Reesimermis nielseni

Scientific classification
- Domain: Eukaryota
- Kingdom: Animalia
- Phylum: Nematoda
- Class: Enoplea
- Order: Mermithida
- Family: Mermithidae
- Genus: Reesimermis
- Species: R. nielseni
- Binomial name: Reesimermis nielseni Tsai & Grundmann, 1969

= Reesimermis nielseni =

- Genus: Reesimermis
- Species: nielseni
- Authority: Tsai & Grundmann, 1969

Species of roundworm

Reesimermis nielseni is a nematode in the family Mermithidae. It is a parasite of the larvae of mosquitoes, spending part of its life cycle in its host's body cavity and part in the water as a free-living worm. It has been investigated as a biological pest control agent to control mosquitoes.

==Description==
This nematode grows to an average length of 15 mm; It tends to be longer in larger hosts and shorter when there are several parasites in one host.

==Ecology==
Reesimermis nielseni is a parasite of the larvae of mosquitoes.
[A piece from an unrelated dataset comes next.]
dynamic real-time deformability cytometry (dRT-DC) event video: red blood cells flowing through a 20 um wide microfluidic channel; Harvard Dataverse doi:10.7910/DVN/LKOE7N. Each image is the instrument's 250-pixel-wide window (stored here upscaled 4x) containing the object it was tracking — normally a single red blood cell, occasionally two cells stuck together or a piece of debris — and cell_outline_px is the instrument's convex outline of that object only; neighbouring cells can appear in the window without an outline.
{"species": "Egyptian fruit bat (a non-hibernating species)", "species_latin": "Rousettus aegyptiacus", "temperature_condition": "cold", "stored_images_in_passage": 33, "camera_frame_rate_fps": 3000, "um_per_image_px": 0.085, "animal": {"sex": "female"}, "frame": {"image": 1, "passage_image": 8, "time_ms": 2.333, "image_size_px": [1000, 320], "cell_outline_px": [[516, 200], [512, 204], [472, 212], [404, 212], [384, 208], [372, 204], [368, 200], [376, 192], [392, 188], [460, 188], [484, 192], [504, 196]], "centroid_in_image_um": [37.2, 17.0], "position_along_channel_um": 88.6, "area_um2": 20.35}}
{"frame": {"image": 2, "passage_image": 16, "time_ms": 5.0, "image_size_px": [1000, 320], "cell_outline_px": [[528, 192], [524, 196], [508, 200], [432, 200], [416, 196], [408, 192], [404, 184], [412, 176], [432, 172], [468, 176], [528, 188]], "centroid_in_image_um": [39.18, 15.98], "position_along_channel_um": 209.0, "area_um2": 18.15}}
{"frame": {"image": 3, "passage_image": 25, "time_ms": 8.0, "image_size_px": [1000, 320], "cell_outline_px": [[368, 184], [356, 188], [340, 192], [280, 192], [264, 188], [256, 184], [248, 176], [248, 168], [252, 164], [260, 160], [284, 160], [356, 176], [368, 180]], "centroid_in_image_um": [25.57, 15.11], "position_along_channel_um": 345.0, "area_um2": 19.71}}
It is known to infect 22 different species of mosquito in the wild and another 33 species in the laboratory.

On emerging from their host larvae, these nematodes fall to the bottom of the water body. They become sexually mature in about sixty days and females lay a total of around 2,500 eggs over a period of eighteen days or so. The eggs hatch after four weeks and each preparasitic larva searches for a suitable host; it will die if it does not find one within seventy-two hours. It bores a hole through the cuticle of the host mosquito larva with a stylet, and develops in its body cavity. When ready to leave the mosquito larva, it bores a larger hole through which it emerges. The mosquito larva does not survive because its body fluids leak out through the hole.